Distlilbène : des conséquences sur la santé reproductive des petites-filles ?
Les petites-filles des femmes qui ont pris du Distilbène pendant leur grossesse présenteraient un risque accru de malformations génitales, notamment une absence d’utérus, selon une nouvelle étude menée par le Réseau DES France.
Jusqu’où ira l’héritage Distilbène ? Selon l’association de référence Réseau DES France et plusieurs gynécologues français, l’exposition au Distilbène pendant une grossesse aurait des conséquences d’ordre génital et reproductif sur deux générations. Leur étude à paraître dans la revue Therapies et rapportée par Le Parisien le 30 janvier 2020 met en effet en évidence une incidence accrue de malformations génitales chez les "petites-filles Distilbène", aussi appelées les "troisièmes générations".
Le Distilbène, médicament à base de diéthylstilbœstrol (DES), a été prescrit entre 1948 et 1977 pour éviter les fausses couches. Il a eu des conséquences dramatiques sur la santé des personnes exposées in utero avec des risques accrus d’anomalies génitales, de cancers et de problèmes de fertilités "chez les fils et filles DES".

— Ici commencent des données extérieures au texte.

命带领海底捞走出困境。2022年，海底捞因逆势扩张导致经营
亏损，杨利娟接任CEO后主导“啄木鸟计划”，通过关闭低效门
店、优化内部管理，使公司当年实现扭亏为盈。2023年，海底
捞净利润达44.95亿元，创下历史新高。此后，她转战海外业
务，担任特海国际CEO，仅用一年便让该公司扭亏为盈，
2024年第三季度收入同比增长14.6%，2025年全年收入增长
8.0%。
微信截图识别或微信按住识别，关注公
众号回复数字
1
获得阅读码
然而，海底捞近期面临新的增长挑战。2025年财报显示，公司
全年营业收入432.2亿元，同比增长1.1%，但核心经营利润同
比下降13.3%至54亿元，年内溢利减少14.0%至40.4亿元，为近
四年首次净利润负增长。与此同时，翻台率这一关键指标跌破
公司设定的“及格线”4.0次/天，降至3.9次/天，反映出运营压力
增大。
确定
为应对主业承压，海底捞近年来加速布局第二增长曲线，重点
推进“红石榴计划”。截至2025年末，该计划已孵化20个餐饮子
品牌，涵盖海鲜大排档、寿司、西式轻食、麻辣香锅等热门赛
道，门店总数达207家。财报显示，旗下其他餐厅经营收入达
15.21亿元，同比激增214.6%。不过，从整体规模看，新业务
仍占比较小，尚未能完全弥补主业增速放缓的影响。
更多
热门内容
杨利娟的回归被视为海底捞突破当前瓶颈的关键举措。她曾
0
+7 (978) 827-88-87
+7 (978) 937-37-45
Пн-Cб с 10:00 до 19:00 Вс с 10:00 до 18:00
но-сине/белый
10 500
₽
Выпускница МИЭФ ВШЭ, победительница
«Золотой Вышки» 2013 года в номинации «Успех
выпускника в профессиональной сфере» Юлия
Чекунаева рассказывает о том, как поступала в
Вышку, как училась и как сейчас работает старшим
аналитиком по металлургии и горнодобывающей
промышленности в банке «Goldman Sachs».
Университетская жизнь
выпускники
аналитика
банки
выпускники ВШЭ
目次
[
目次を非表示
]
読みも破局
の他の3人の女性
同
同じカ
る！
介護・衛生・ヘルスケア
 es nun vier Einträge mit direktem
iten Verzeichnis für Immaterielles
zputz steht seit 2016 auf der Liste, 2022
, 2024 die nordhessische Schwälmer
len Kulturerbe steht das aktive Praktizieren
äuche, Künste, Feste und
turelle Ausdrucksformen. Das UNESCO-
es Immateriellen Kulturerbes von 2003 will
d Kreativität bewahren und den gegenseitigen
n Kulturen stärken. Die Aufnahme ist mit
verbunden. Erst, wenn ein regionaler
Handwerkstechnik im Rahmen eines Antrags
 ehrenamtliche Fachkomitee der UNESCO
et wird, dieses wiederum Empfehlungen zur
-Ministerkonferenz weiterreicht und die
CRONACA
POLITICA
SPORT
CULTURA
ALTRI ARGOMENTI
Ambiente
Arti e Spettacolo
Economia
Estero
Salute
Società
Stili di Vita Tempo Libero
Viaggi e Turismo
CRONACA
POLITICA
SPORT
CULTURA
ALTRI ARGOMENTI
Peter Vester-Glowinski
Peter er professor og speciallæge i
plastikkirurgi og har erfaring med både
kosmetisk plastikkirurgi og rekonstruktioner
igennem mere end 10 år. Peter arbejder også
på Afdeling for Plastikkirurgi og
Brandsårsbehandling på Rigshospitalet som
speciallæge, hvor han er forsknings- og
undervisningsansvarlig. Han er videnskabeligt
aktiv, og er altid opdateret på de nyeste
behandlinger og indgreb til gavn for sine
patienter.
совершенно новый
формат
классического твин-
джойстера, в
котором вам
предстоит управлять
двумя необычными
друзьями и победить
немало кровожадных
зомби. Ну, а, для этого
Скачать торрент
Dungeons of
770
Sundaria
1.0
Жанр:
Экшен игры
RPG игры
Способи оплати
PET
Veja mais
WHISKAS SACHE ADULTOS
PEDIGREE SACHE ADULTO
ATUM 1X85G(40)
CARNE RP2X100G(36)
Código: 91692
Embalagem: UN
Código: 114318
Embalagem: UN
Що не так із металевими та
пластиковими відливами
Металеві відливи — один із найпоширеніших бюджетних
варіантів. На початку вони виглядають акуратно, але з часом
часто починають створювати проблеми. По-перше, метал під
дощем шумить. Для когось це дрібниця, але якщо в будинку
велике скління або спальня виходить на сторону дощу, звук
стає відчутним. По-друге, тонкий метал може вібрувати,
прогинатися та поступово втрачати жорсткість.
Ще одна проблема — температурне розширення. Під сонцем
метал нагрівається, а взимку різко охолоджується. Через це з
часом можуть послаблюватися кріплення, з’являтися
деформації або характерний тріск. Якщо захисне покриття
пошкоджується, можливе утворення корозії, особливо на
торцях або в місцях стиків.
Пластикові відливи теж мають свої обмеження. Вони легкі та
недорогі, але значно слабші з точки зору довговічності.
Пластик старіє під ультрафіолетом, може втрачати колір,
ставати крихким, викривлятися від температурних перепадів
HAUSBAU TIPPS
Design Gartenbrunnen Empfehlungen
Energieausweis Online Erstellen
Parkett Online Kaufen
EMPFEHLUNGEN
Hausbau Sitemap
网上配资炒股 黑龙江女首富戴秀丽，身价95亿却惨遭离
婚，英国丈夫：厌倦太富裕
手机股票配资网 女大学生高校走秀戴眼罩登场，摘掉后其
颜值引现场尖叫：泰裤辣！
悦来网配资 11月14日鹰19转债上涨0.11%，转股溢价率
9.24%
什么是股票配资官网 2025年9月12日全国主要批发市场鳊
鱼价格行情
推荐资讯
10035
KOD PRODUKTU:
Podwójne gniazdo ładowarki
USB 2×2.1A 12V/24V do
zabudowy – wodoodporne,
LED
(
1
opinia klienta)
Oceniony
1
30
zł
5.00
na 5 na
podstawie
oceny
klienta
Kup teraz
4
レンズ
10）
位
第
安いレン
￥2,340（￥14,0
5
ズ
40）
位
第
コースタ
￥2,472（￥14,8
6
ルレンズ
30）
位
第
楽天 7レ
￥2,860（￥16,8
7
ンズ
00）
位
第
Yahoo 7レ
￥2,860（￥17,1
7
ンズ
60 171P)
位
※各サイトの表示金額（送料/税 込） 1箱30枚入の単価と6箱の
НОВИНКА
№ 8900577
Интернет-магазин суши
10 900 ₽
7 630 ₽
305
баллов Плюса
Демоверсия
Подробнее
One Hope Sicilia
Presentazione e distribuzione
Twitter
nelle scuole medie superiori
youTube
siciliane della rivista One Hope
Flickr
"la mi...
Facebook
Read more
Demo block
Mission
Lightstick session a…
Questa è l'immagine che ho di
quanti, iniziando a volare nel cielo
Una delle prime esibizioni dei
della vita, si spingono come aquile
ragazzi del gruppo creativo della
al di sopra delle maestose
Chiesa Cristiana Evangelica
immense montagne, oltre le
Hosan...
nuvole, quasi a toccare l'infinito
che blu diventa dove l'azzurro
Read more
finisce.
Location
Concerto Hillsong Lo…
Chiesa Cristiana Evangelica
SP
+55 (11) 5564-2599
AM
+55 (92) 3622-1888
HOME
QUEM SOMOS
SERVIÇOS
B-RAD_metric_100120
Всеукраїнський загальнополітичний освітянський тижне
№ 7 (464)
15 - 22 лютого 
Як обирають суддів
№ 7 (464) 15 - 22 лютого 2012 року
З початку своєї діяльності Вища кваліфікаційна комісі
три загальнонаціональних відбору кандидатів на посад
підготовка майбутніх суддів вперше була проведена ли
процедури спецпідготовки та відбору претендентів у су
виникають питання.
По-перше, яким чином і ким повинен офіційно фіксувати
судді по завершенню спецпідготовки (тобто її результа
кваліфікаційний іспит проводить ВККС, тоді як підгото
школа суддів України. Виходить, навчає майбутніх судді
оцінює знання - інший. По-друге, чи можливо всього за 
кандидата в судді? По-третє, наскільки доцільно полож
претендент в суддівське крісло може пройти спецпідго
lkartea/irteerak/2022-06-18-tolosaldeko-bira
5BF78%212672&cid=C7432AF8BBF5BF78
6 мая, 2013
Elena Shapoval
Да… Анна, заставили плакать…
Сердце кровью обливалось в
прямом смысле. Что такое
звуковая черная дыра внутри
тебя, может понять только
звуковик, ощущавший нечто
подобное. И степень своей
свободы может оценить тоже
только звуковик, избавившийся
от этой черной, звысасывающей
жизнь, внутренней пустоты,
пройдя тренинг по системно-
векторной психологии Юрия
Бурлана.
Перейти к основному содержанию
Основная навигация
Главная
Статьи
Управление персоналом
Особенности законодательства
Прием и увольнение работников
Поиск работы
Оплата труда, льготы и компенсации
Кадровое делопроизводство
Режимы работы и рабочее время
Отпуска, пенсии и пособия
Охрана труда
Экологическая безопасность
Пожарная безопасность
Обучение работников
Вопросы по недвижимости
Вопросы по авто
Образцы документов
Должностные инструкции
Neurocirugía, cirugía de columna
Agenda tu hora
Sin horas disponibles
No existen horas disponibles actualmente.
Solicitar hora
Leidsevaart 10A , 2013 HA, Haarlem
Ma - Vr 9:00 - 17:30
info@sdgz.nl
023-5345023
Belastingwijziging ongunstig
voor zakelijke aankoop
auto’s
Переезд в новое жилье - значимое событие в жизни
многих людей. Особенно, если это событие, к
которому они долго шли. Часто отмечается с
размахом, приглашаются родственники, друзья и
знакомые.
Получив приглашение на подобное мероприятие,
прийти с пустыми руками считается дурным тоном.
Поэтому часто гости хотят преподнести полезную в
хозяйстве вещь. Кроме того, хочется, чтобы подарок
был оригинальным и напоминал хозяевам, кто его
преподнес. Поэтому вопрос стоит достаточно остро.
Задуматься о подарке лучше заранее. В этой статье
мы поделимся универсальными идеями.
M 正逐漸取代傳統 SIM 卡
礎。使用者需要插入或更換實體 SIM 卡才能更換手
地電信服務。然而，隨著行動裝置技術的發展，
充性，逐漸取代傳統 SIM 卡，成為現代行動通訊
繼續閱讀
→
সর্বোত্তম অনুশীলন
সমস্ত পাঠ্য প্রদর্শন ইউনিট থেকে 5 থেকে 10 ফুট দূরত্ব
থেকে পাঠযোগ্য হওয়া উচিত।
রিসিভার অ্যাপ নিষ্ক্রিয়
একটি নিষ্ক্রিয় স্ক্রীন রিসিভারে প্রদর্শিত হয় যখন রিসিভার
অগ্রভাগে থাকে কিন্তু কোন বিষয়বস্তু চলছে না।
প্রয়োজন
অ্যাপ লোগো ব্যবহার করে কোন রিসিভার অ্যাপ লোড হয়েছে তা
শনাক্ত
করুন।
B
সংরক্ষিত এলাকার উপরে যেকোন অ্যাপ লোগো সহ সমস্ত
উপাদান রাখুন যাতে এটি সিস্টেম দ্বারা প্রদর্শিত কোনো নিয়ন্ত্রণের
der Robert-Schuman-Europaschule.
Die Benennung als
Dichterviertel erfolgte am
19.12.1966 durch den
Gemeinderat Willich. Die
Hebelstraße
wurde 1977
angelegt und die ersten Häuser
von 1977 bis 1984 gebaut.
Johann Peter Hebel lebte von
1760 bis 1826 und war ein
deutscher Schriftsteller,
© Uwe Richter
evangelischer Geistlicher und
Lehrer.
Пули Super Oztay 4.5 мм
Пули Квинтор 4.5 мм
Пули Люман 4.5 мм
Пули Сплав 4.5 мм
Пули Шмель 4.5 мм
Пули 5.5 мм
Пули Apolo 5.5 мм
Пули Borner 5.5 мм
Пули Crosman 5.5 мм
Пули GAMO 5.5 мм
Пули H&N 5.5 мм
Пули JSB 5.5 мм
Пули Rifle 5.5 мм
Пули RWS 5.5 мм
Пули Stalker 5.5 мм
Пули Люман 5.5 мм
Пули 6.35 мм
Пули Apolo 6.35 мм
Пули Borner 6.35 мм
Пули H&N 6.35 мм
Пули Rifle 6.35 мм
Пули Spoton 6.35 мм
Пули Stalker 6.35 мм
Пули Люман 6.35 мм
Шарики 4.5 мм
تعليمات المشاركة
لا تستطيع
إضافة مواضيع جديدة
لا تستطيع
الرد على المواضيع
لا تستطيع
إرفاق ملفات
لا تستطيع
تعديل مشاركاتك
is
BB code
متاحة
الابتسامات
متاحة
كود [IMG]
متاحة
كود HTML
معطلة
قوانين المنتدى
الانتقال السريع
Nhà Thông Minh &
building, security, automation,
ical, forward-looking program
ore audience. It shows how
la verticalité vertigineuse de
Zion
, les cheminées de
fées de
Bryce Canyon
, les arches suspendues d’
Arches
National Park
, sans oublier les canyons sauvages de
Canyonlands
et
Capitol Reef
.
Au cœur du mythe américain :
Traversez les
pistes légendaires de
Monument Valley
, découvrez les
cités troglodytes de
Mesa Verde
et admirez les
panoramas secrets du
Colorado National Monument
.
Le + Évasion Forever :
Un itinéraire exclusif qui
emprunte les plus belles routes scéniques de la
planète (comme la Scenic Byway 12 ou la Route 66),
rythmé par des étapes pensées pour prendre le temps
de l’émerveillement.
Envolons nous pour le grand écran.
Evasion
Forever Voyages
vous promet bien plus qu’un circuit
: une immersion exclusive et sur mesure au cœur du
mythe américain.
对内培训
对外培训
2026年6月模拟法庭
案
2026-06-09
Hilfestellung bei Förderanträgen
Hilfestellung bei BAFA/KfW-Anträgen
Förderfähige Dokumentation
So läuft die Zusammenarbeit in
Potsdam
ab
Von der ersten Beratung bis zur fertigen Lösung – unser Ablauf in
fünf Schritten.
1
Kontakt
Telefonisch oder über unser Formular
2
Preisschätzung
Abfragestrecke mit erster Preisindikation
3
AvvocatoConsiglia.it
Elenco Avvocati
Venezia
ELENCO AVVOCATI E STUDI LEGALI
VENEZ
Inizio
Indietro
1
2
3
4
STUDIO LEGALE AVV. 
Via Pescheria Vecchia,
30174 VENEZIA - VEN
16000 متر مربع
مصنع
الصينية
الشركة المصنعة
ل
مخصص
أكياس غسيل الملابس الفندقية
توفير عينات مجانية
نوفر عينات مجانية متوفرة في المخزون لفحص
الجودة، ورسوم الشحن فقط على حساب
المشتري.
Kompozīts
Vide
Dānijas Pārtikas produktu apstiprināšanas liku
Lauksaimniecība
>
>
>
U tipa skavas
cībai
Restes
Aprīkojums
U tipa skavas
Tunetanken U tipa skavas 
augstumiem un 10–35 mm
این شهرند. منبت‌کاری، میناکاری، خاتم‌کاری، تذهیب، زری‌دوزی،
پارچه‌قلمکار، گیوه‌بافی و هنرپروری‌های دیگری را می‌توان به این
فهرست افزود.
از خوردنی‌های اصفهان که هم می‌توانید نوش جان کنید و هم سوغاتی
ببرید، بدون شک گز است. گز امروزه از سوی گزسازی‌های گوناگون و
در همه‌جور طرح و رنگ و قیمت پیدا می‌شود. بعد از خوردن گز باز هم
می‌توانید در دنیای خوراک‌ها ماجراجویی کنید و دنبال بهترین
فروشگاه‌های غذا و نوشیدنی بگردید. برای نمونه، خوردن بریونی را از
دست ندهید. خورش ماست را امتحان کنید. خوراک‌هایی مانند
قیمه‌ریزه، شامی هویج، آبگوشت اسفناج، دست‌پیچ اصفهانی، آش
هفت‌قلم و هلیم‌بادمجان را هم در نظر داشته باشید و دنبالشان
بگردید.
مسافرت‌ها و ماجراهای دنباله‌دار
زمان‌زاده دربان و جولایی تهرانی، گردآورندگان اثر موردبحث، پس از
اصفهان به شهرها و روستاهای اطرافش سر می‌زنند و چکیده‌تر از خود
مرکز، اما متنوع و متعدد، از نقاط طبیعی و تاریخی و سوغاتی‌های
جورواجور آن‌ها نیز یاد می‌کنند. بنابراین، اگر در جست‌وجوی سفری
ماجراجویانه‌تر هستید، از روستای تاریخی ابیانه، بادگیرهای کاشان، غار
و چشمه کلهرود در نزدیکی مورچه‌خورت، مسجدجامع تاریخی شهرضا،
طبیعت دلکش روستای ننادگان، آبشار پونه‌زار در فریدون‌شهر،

A lire aussi : Distilbène : une troisième génération de victimes
Malformation utérine et absence d’utérus
Pour réaliser ces nouveaux travaux sur les "petites-filles DES", les scientifiques ont utilisé des données recueillies en 2013 dans le cadre de l’étude "Distilbène 3 générations". 759 femmes dont la grand-mère avait pris du Distilbène pendant la grossesse avaient alors rempli un questionnaire de santé très précis. Les chercheurs ont ensuite comparé leurs réponses aux données de santé obtenues en population générale et à des femmes dont la mère avait été exposée au Distilbène (femmes "deuxièmes générations").
Résultat : les chercheurs ont observé chez les troisièmes générations une incidence accrue de malformations utérines, comme des doublements de l’utérus, des utérus didelphes ou encore des syndromes de Rokitansky, qui correspondent à une absence totale ou partielle d’utérus à la naissance. Pour ce dernier syndrome, trois cas sur 759 (0,4%) sont observés chez les "petites-filles Distilbène" contre un cas sur 4.500 (0,02%) en population générale, soit environ 20 fois plus.
"Il ne s’agit que d’une suspicion qui doit interroger, mais ne doit pas inquiéter" rassure Anne Levadou, co-autrice de l’étude et présidente de l’association Réseau DES France.
Un biais de surveillance dans les "familles Distilbène"
Des travaux complémentaires sont en effet nécessaires pour affiner ces observations. Pour l’heure, il est difficile de savoir si le taux de malformations plus élevé chez les " troisièmes générations" est dû à la surveillance plus poussée des "familles DES" sensibilisées et inquiètes "du risque de transmission", nous explique le professeur Michel Tournaire, gynécologue et co-auteur de l’étude. Et si ce taux plus élevé est avéré, "il faudra déterminer s’il s’agit d’un hasard ou d’un véritable mécanisme à étudier" poursuit le professeur Tournaire.
Moins de problème de grossesse chez les "petites-filles DES" ?
Néanmoins, "les conséquences pour les troisièmes générations comme les grossesses extra-utérines, les fausses couches tardives ou la prématurité sont sans commune mesure avec les deuxièmes générations", rassure dans les colonnes du Parisien la docteure Anne Wautier, gynécologue qui a également participé à l’étude. Ici encore, les études à venir permettront d’affiner ce premier résultat car pour le moment, les "petites-filles DES" sont encore jeunes pour observer chez elle un nombre significatif de grossesses et d’éventuels incidents.
"Ces résultats doivent être considérés comme préliminaires en raison du petit nombre de patients, de la durée de suivi limitée après la naissance en raison du jeune âge de la population étudiée et des méthodes d'observation" concluent les chercheurs dans leur publication.